API Endpoint Exposes Individual User Costs and Identities to All Organization Members

A security vulnerability in the usage reporting API allows any authenticated organization member—including those with minimal viewer permissions—to access detailed per-user spending data and identity information. The affected endpoint, GET /v1/usage, returns a `top_users` array containing each user's UUID, request count, and total accumulated cost. The flaw was identified as an information disclosure issue where access controls fail to restrict visibility based on organizational role.

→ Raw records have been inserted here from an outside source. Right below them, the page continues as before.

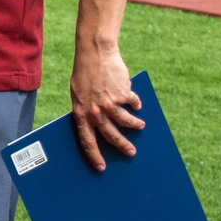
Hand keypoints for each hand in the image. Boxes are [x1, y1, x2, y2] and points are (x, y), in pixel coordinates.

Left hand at [69, 44, 144, 171]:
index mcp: (81, 114)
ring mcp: (110, 104)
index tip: (101, 168)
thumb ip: (88, 109)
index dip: (94, 156)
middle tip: (131, 153)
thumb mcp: (79, 94)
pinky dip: (137, 104)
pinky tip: (138, 104)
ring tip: (141, 127)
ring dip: (135, 126)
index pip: (87, 141)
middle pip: (111, 136)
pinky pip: (133, 103)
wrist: (95, 53)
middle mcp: (95, 112)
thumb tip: (100, 126)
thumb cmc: (84, 74)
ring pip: (127, 122)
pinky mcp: (122, 94)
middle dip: (122, 146)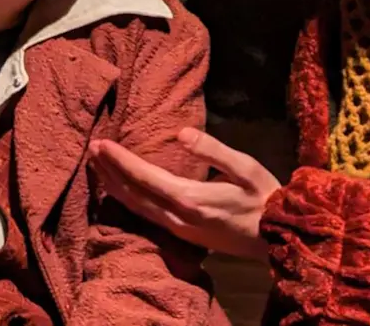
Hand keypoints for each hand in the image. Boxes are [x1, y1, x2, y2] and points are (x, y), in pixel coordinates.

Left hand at [87, 128, 280, 262]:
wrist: (277, 237)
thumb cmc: (264, 197)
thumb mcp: (245, 167)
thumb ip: (212, 149)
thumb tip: (181, 133)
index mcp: (190, 199)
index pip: (144, 177)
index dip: (120, 160)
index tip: (101, 143)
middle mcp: (178, 218)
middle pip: (133, 194)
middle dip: (110, 172)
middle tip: (92, 149)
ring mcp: (179, 230)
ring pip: (136, 208)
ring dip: (115, 186)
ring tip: (99, 167)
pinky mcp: (183, 235)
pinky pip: (146, 216)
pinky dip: (129, 200)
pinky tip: (123, 191)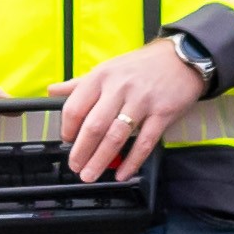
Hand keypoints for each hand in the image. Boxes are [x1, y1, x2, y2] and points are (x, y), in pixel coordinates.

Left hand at [55, 36, 216, 182]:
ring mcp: (141, 102)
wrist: (181, 58)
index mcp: (101, 77)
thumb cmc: (141, 66)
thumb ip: (79, 83)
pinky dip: (132, 161)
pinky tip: (122, 173)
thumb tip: (52, 91)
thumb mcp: (107, 68)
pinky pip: (144, 143)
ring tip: (91, 174)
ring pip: (116, 136)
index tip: (67, 141)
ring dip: (101, 160)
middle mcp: (119, 88)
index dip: (67, 128)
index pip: (76, 106)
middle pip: (94, 125)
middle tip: (75, 167)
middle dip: (81, 151)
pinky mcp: (162, 114)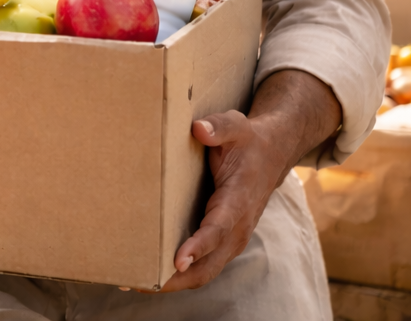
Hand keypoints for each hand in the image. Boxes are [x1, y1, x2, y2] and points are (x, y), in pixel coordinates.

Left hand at [161, 69, 340, 291]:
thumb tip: (199, 129)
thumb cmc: (248, 141)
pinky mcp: (225, 241)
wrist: (271, 155)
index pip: (218, 229)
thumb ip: (219, 127)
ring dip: (177, 281)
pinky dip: (183, 275)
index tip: (178, 260)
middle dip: (179, 277)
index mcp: (238, 200)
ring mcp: (232, 237)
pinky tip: (154, 275)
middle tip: (144, 283)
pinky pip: (205, 265)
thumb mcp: (236, 126)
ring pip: (206, 270)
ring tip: (138, 284)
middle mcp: (237, 227)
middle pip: (210, 263)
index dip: (198, 246)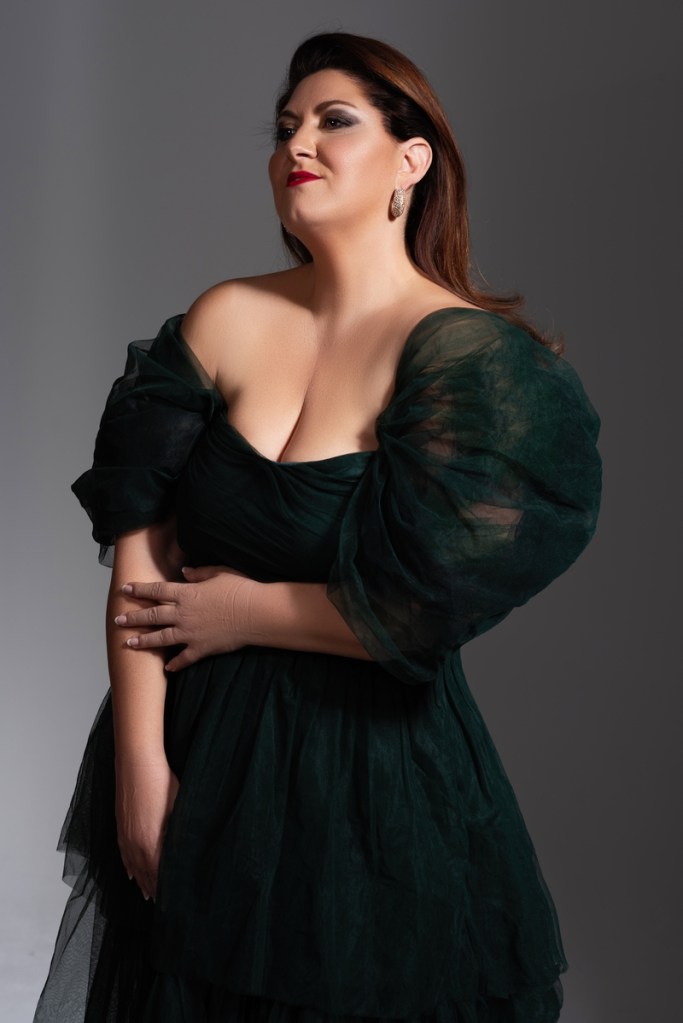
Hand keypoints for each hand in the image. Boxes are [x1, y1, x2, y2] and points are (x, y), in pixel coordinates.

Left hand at [114, 565, 257, 669]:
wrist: (256, 613)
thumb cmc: (241, 589)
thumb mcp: (220, 573)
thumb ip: (199, 573)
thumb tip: (184, 572)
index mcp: (187, 593)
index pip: (157, 590)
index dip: (139, 589)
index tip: (125, 589)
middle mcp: (183, 613)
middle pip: (152, 615)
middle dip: (133, 617)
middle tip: (118, 620)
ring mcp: (191, 633)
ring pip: (161, 638)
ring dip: (144, 641)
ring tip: (130, 643)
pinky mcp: (202, 648)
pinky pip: (184, 658)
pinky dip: (175, 663)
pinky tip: (167, 667)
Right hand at [115, 752, 178, 900]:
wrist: (137, 762)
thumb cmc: (161, 781)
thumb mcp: (179, 809)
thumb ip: (180, 834)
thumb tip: (186, 852)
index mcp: (152, 842)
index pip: (159, 875)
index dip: (166, 890)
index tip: (174, 904)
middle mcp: (135, 844)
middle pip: (146, 875)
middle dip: (155, 890)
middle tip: (165, 908)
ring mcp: (125, 835)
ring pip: (134, 867)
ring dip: (142, 882)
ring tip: (149, 896)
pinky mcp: (121, 826)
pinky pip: (123, 855)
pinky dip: (129, 867)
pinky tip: (131, 875)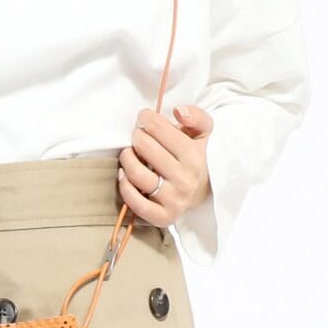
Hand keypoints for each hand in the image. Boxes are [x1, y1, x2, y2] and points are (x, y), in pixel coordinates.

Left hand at [117, 104, 213, 228]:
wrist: (202, 190)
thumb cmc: (195, 157)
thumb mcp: (202, 133)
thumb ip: (195, 116)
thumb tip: (179, 111)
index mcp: (195, 157)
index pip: (159, 128)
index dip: (146, 118)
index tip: (145, 119)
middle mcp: (185, 180)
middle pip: (145, 148)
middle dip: (137, 136)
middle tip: (138, 136)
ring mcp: (174, 200)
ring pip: (137, 174)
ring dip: (126, 158)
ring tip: (129, 153)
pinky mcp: (163, 217)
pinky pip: (136, 203)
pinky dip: (125, 187)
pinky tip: (124, 175)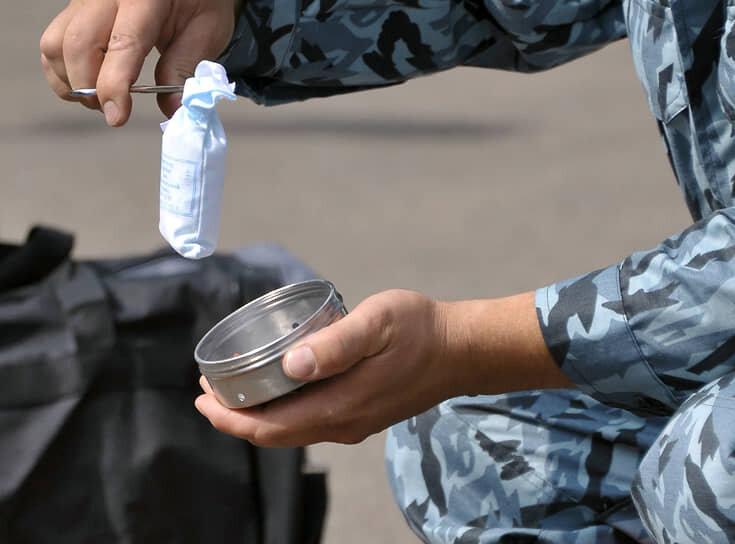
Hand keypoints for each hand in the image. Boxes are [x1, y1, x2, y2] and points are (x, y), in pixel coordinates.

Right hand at [40, 0, 241, 125]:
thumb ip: (185, 68)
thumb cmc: (196, 2)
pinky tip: (88, 84)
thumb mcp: (206, 31)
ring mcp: (84, 1)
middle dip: (91, 89)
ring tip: (102, 98)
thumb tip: (172, 109)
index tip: (116, 117)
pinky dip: (62, 72)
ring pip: (56, 46)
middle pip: (79, 46)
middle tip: (113, 111)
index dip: (114, 85)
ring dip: (73, 82)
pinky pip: (52, 43)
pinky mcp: (73, 10)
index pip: (122, 44)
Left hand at [194, 289, 573, 446]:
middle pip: (275, 435)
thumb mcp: (377, 323)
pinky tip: (280, 386)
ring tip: (236, 387)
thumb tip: (291, 364)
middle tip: (207, 390)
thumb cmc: (420, 329)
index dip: (228, 416)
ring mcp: (355, 424)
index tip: (200, 395)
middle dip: (235, 417)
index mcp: (340, 406)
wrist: (461, 350)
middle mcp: (344, 424)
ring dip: (259, 415)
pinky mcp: (363, 416)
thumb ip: (336, 344)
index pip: (269, 427)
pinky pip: (311, 423)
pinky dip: (284, 411)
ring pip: (293, 431)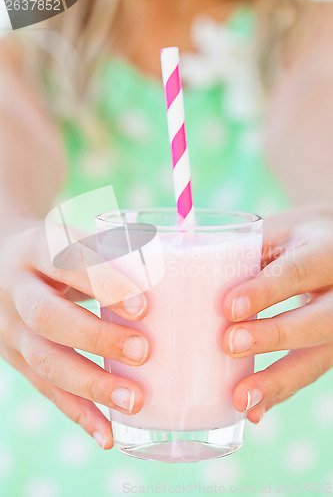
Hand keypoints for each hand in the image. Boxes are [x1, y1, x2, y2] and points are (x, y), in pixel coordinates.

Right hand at [0, 219, 150, 449]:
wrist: (4, 264)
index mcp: (35, 248)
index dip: (103, 284)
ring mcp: (11, 329)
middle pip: (47, 317)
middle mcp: (16, 290)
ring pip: (44, 362)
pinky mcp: (16, 359)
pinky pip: (45, 390)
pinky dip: (78, 413)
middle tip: (143, 351)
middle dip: (96, 338)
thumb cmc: (58, 252)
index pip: (65, 262)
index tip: (142, 305)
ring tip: (133, 401)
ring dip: (91, 385)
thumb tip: (177, 272)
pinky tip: (107, 433)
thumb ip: (115, 251)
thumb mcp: (75, 239)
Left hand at [222, 203, 332, 422]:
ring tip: (241, 398)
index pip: (298, 272)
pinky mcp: (328, 347)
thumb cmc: (297, 238)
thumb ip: (246, 248)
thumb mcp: (279, 231)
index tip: (228, 307)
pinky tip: (254, 410)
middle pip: (317, 321)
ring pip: (317, 358)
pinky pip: (308, 373)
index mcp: (325, 253)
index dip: (265, 291)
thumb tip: (189, 265)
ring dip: (278, 380)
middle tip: (231, 344)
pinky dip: (280, 393)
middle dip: (275, 336)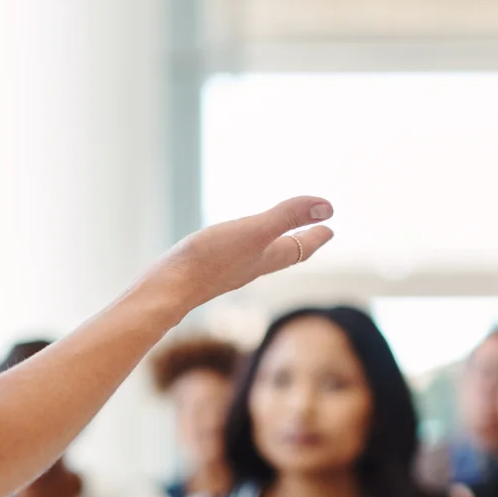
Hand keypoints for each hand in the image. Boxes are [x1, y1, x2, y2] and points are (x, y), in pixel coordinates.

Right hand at [137, 196, 333, 316]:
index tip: (330, 228)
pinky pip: (232, 256)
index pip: (299, 248)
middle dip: (299, 242)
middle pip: (282, 254)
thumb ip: (287, 217)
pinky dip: (243, 247)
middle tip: (313, 233)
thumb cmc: (210, 260)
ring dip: (273, 246)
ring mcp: (226, 270)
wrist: (167, 288)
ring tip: (276, 238)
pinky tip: (229, 245)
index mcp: (265, 258)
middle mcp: (249, 267)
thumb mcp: (254, 231)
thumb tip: (328, 207)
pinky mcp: (204, 269)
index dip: (316, 236)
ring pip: (258, 257)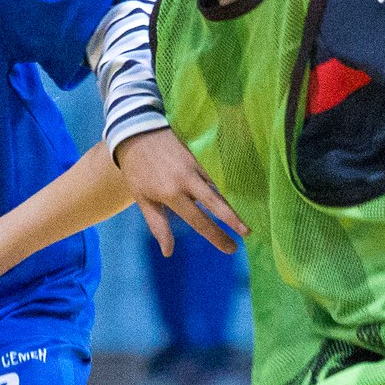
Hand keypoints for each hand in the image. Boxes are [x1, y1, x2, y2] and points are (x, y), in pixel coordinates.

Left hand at [113, 128, 245, 254]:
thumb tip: (168, 252)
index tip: (230, 249)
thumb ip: (158, 225)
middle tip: (248, 234)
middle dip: (234, 220)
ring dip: (232, 203)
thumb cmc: (137, 170)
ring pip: (219, 188)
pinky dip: (223, 187)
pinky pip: (214, 175)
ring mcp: (195, 167)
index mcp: (171, 194)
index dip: (216, 236)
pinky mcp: (198, 156)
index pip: (199, 221)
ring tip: (245, 219)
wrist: (136, 132)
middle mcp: (187, 181)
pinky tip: (233, 197)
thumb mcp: (143, 199)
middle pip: (216, 204)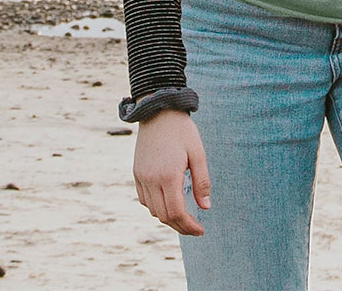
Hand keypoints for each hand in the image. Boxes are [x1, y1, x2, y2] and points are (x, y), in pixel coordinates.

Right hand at [133, 109, 210, 235]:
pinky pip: (144, 199)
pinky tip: (168, 204)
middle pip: (164, 216)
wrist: (157, 111)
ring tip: (183, 217)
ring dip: (168, 218)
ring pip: (153, 210)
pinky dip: (156, 208)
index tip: (201, 230)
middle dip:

The returned payload exposes three critical data points: `user_id` (the UUID of each user), `request_count` (the number of API requests made by that user), and `total_cost` (the total spend attributed to that user). While the endpoint maintains proper organization-level scoping—preventing cross-organization data leakage—it offers no granular permission controls. Any authenticated user within the organization, regardless of role or need-to-know, can retrieve this breakdown. The vulnerability was documented as an open GitHub security issue awaiting remediation.

The implications extend across multiple risk vectors. Privacy concerns arise immediately: users within the same organization can view each other's usage patterns and spending levels without authorization. A malicious or curious viewer could enumerate user identities, correlate activity to individuals, and build profiles of internal API consumption. Competitive intelligence risks also emerge—organization members can identify which users drive the highest costs and most activity, potentially revealing strategic priorities or resource allocation. The absence of role-based filtering means that even the most restricted accounts have access to information that should remain restricted to administrators or billing managers. Remediation would require implementing permission checks to ensure only authorized roles receive the per-user breakdown, while preserving aggregate reporting for general members.